State Senate candidate Rob Michalik highlighted his plan for moving Connecticut forward during a legislative debate sponsored by the Greater Bristol Chamber of Commerce Monday night at St. Paul Catholic High School in Bristol.
“In order to grow jobs here in Connecticut and keep our seniors, children and grandchildren from leaving the state, we have to do three things,” said Michalik, according to a news release from his campaign. “First and foremost, we need to get our fiscal house in order by controlling taxes and spending and appropriately addressing our long-term unfunded liabilities. Second, we need to take steps to eliminate unnecessary regulations that prevent businesses from growing. Lastly, we need to make sound, prudent investments in the areas of transportation, high quality education, and innovation.”
“When asked how we can best keep our young working professionals here in Connecticut, Mr. Martin suggested we need more Starbucks.” said Michalik in his campaign release. “It is disappointing to hear little mention of the stressful burden of debt and availability of high paying jobs. The key to keeping people, young or old, here in Connecticut is making sure we have good paying jobs, not the number of Starbucks in a given area.”
Michalik also contrasted his position on education with that of his opponent, Henri Martin, whom Michalik called “the leading anti-education voice” on the Bristol city council, said the news release.
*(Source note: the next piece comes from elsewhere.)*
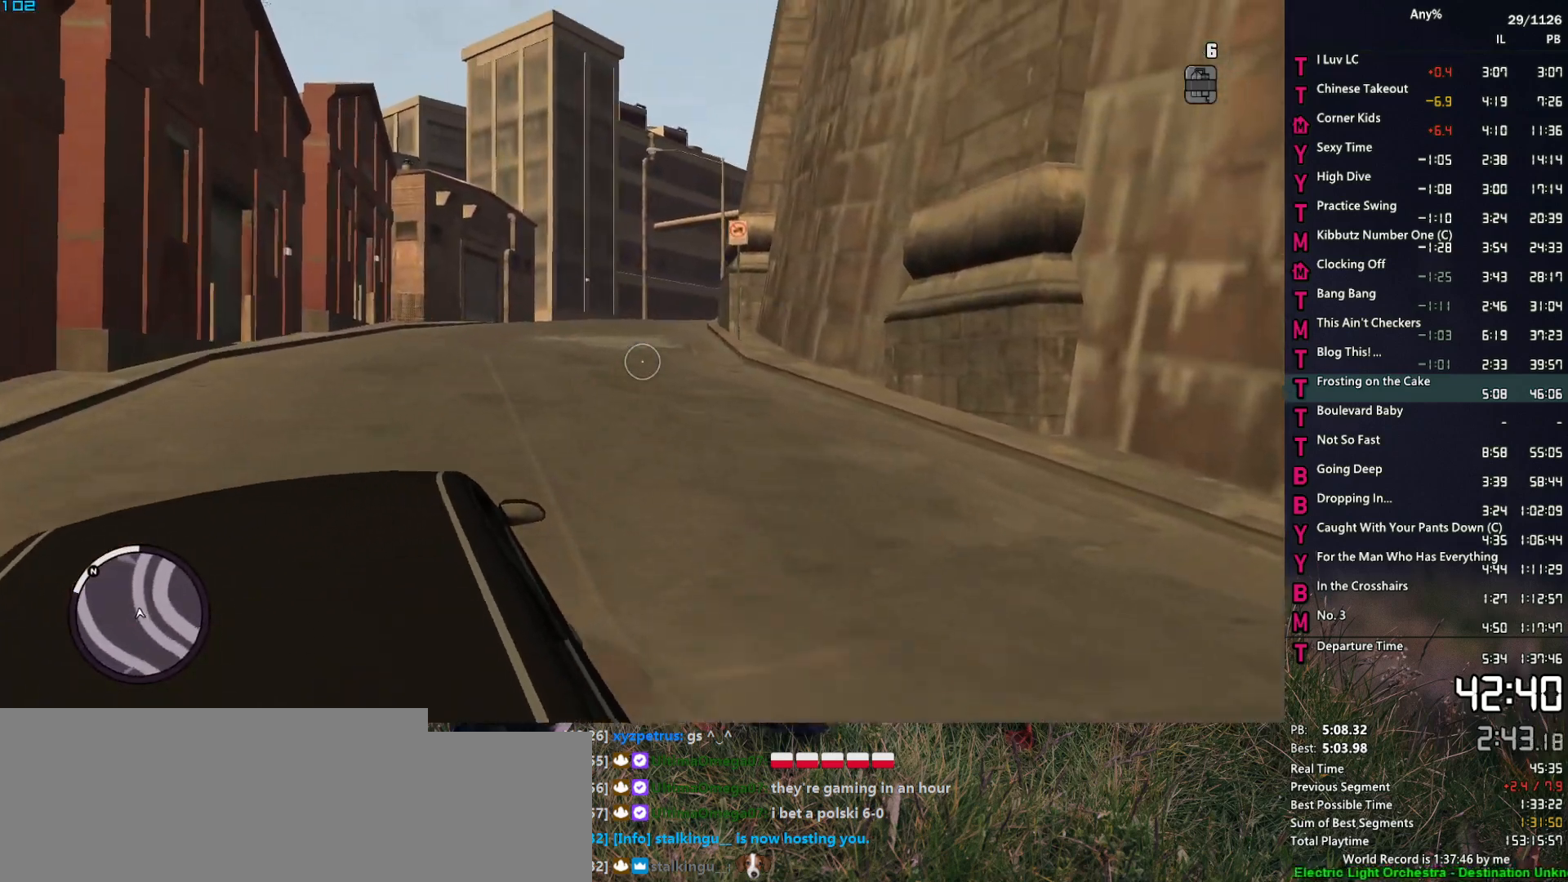
{"keys": [], "mouse": [], "events": []}
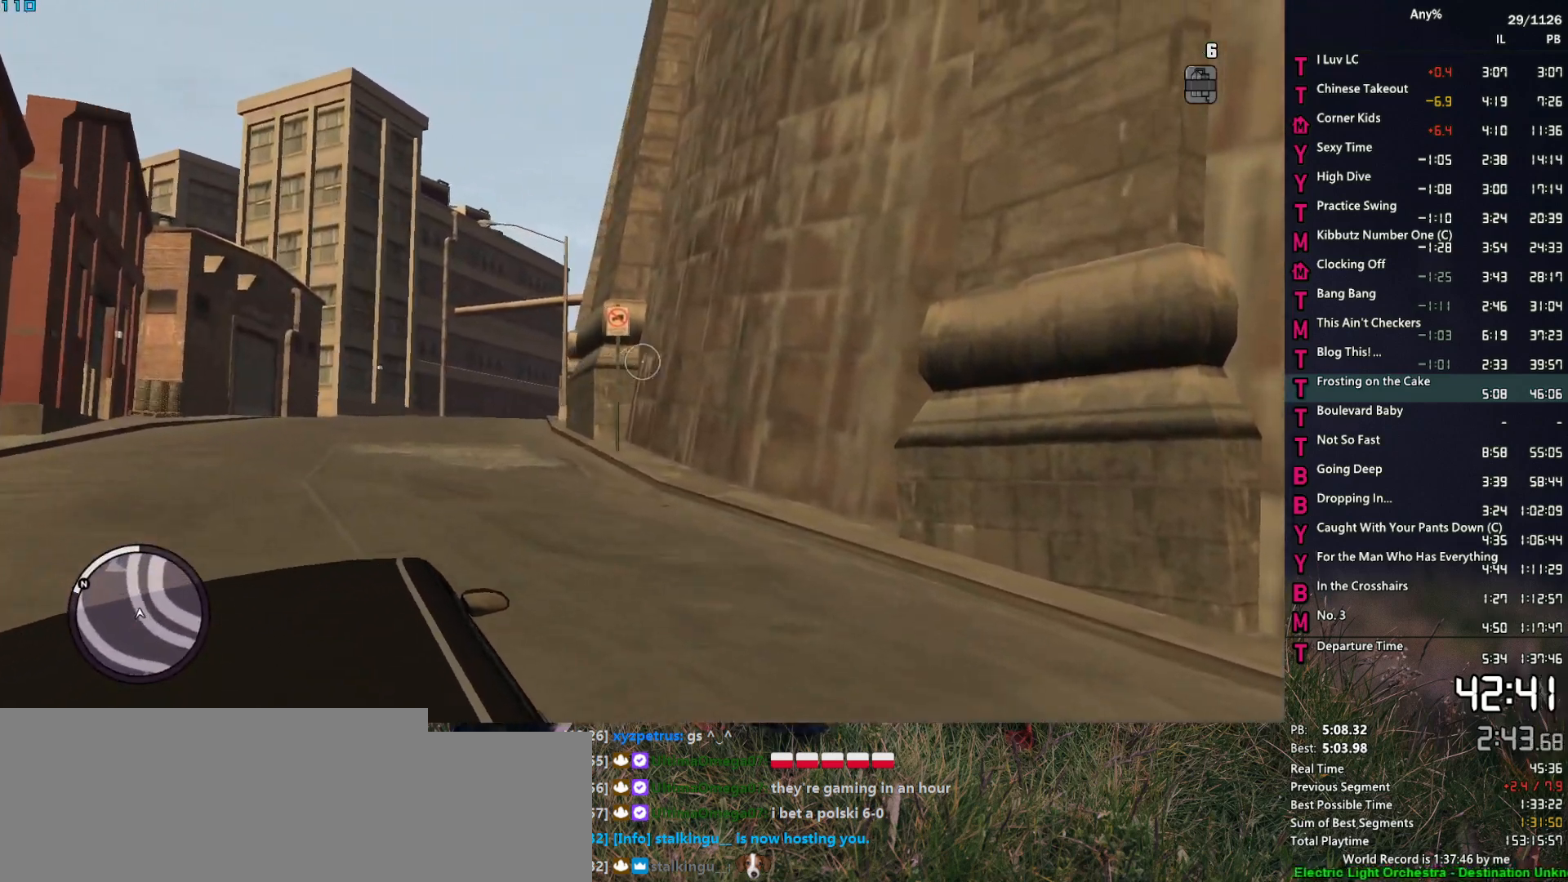
{"keys": [], "mouse": [], "events": []}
Michalik noted in his press release Martin voted against this year’s city budget because he wanted cuts in education funding – a position that put Martin at odds with every one of the other 14 Republicans and Democrats, each of whom opposed those cuts and voted for the budget.
When asked how to combat the large number of long-term unemployed and the shift away from manual labor jobs toward information and technology-based careers, Michalik, according to the press release highlighted the need for job training and education. “We have to control spending, but we need to prioritize funding for job training to help the unemployed and funding for education to prepare our students for the jobs of today – and the jobs of tomorrow,” noted Michalik, his press release said.